ExxonMobil made the decision to begin drilling for oil in Guyana at the Liza field since this prospect was the biggest and best, based on data analysed by the company.
By the time the oil major acquired rights to explore the 6.6 million-acre Stabroek block 120 miles offshore Guyana, 22 wells, from as far back as the 1970s, had already been drilled by other companies on the coastal shelf outside the southern boundaries of the block. All were non-commercial.
Reflecting on what led to the decision to begin drilling at the Liza-1 well site, ExxonMobil’s Upstream Operations Manager in Guyana, Doug Mc Gehee, told OilNOW, “There are several elements that need to line up in order to have a successful exploration play; source, reservoir, trap and then maturation, timing, migration and seal.”
He said all seven of these have to work for a successful discovery. “Generally, you drill the biggest, best prospects first when you enter a new area, which is what we did with Liza-1,” the Operations Manager stated.
The “world class discovery” of 800 million to 1.4 billion barrels of light crude at Liza 1 in 2015 triggered a frenzy of activities.
As the company’s technical experts in the Exploration, Development and Upstream Research companies continued to analyze the well data from Liza-1 and plan for potential future appraisal drilling, the largest 3-D seismic survey in the company’s history got underway on the Stabroek block.
“The success of Liza-1 helped us to reduce the uncertainty of some of the elements for the broader area. It also helped us reduce the uncertainty for the elements of reservoir, trap, migration and seal in the area close to Liza-1,” Mc Gehee pointed out.

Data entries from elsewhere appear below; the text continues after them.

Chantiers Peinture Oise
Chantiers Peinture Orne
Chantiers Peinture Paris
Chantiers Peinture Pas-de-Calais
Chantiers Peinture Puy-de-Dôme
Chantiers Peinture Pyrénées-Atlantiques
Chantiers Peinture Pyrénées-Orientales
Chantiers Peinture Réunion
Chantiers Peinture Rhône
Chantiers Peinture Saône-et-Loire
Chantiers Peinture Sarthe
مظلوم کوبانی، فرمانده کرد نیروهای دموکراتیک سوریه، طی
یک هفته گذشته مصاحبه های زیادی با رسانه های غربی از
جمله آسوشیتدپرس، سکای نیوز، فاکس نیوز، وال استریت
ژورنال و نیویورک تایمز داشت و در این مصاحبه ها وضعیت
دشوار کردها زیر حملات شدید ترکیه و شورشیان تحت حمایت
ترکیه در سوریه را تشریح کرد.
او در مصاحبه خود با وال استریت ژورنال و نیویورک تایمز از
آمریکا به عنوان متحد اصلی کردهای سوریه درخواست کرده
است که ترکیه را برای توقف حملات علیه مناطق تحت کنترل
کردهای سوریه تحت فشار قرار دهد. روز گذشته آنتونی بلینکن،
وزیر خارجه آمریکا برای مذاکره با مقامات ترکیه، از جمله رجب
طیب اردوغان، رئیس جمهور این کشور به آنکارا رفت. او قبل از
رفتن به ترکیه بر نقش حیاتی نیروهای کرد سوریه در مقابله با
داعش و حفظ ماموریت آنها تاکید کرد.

Two seismic vessels acquiring data embarked on the 3-D seismic survey, covering an area over approximately 6,500 square miles, comparable to the land mass of the Hawaiian Islands.
“The further you go away from these known areas, the riskier the prospects become. Skipjack, which was a bit of a step out to the north, did not work out. Turbot, on the other hand, which was a step out to the south east did work out. All of our sophisticated data helps, but, bottom line you analyze the data, ascertain the uncertainty and decide if it is worth the cost and time of drilling a well,” the Operations Manager told OilNOW.
While the Skipjack drill campaign in 2016 came up dry, the company went on to make its 5th discovery in Guyana at Turbot-1 in October this year.
The gross recoverable resources for the Stabroek block stood at 2.25 billion to 2.75 billion oil-equivalent barrels before the Turbot discovery. This estimate includes Liza, Liza Deep, Payara and Snoek. From all indications, Turbo could push recoverable resources in the Stabroek block to around the 3 billion oil-equivalent-barrel mark, as was pointed out by Guyana’s Minister of Natural Resources, Raphael Trotman, at a recent forum. A second well will be drilled in 2018 to determine the magnitude of the Turbot discovery.